Task goal:
Take the entries that follow and return only the lines from the one with "left front paw: (344, 142)" through the final line, leaving every picture behind.

---- Input

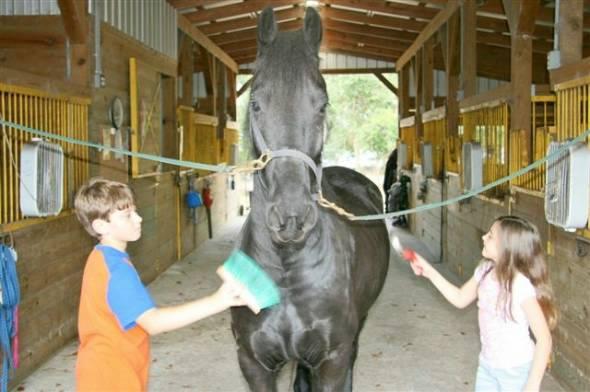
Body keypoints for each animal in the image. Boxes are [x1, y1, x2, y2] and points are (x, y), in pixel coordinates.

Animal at [232, 6, 394, 392]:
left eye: (322, 104)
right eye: (255, 103)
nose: (291, 217)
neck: (286, 269)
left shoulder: (332, 361)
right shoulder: (253, 363)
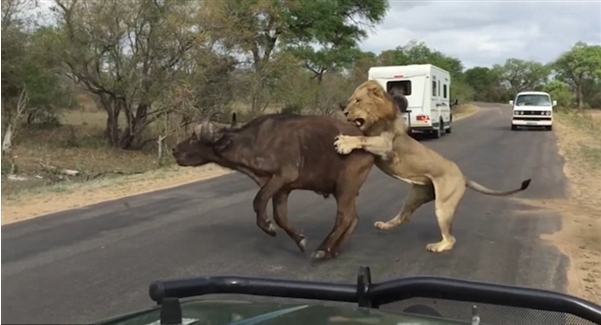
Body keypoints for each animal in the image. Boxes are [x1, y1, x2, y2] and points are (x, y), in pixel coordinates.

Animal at [171, 112, 372, 260]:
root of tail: (365, 142)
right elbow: (280, 216)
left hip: (346, 185)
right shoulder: (282, 189)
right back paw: (334, 250)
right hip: (343, 191)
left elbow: (258, 201)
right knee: (353, 218)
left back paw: (323, 249)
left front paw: (268, 227)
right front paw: (300, 239)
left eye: (193, 138)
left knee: (344, 217)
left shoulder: (282, 176)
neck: (254, 141)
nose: (174, 150)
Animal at [332, 79, 528, 252]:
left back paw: (437, 247)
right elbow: (363, 136)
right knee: (405, 216)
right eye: (350, 100)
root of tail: (463, 177)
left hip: (444, 205)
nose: (345, 112)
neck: (375, 119)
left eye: (358, 101)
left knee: (450, 238)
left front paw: (344, 142)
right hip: (415, 196)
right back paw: (385, 225)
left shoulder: (387, 147)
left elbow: (363, 138)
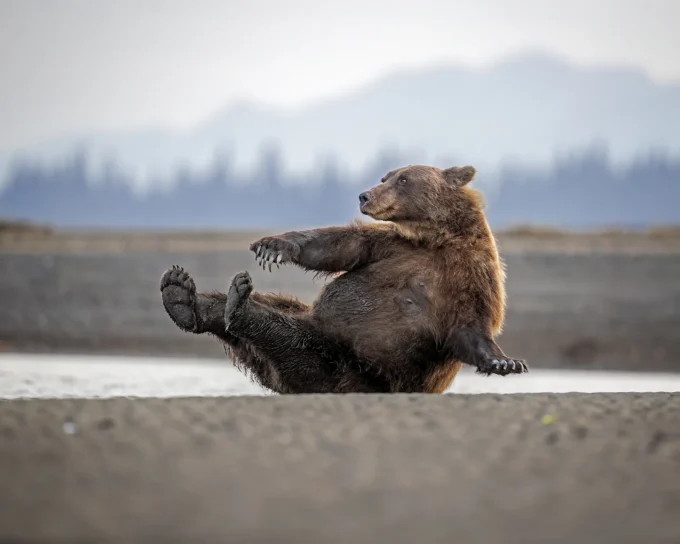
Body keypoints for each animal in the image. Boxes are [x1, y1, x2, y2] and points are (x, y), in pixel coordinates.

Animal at [160, 163, 527, 394]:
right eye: (385, 176)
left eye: (403, 179)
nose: (365, 195)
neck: (434, 238)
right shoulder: (390, 247)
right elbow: (338, 246)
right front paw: (273, 246)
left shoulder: (471, 274)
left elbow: (470, 327)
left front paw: (505, 361)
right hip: (320, 335)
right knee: (275, 307)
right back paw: (183, 295)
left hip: (339, 365)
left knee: (283, 335)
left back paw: (232, 305)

--------

Result below:
left front paw: (344, 142)
right hip: (415, 196)
right back paw: (385, 225)
left shoulder: (387, 147)
left elbow: (363, 138)
Body keypoints for each animal in the image. Boxes are [x1, y1, x2, y2] and points are (x, y), in pixel coordinates.

Animal at [160, 163, 527, 394]:
right eye: (385, 176)
left eye: (403, 179)
nose: (365, 195)
neck: (434, 238)
right shoulder: (390, 247)
right elbow: (338, 246)
right front paw: (273, 246)
left shoulder: (471, 274)
left elbow: (470, 327)
left front paw: (505, 361)
right hip: (320, 335)
right knee: (275, 307)
right back paw: (183, 295)
left hip: (339, 365)
left knee: (283, 335)
left back paw: (232, 305)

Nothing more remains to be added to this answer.